Non è un caso che tutte le sequenze di costrizione e immobilizzazione del corpo siano legate ad una persistenza del moncone, di un pezzo di corpo, di un dettaglio, con un’elusione dell’occhio in senso ellittico, che si avvicina alla durata solo attraverso una serie di immagini della costrizione dell’organico nell’inorganico; l’occhio fotografico è allora il nostro stesso occhio, l’unico che potrebbe assimilarsi alla posizione scopica dell’apparato medicale.
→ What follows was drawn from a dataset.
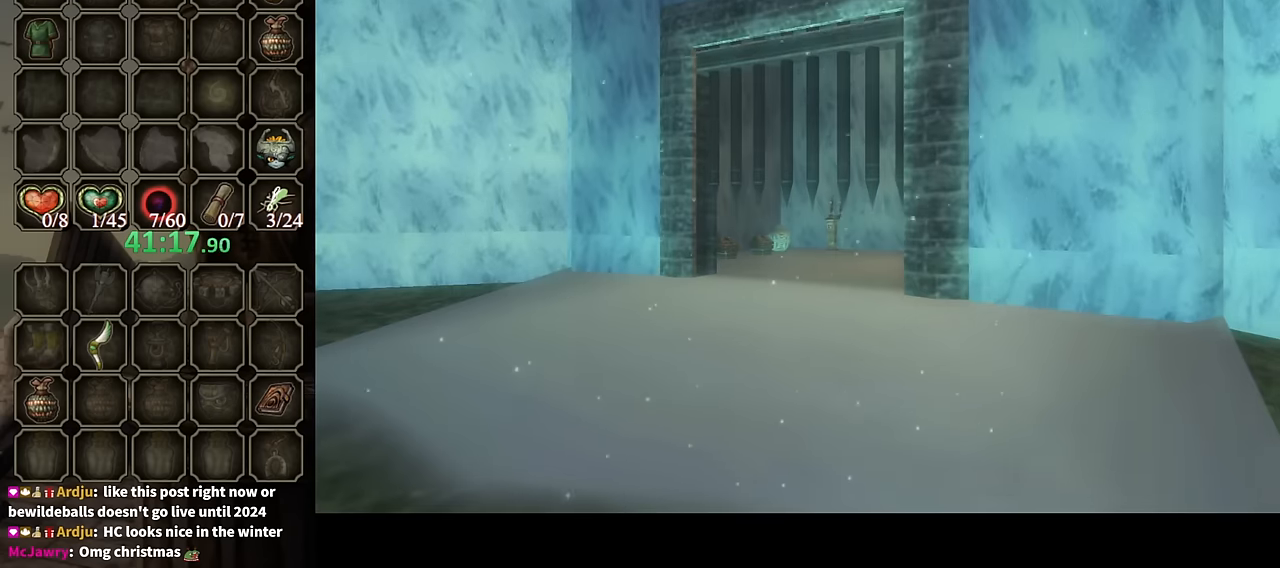
{"buttons": [], "left_stick": "right", "right_stick": "center", "events": [[100, "left_stick", "right"]]}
Per Charcot le pratiche di immobilizzazione, prodromi della tortura prestata in seguito all’elettroshock, avevano spesso una durata prolungata per ottenere una postura utile agli scatti, ovvero, per modellare il corpo sulla forma mentale dello sguardo. Alice Winocour, cineasta da seguire con attenzione dopo questo notevole esordio, supera l’apparato metavisivo e si avvicina alla possessione del corpo scardinandone lo sguardo esorcistico; in una sequenza di fuga dall’immagine che ne ricorda un’altra, bellissima, dall’occhio fotografico, l’Augustine/Soko viene verso di noi, quasi per toccarci.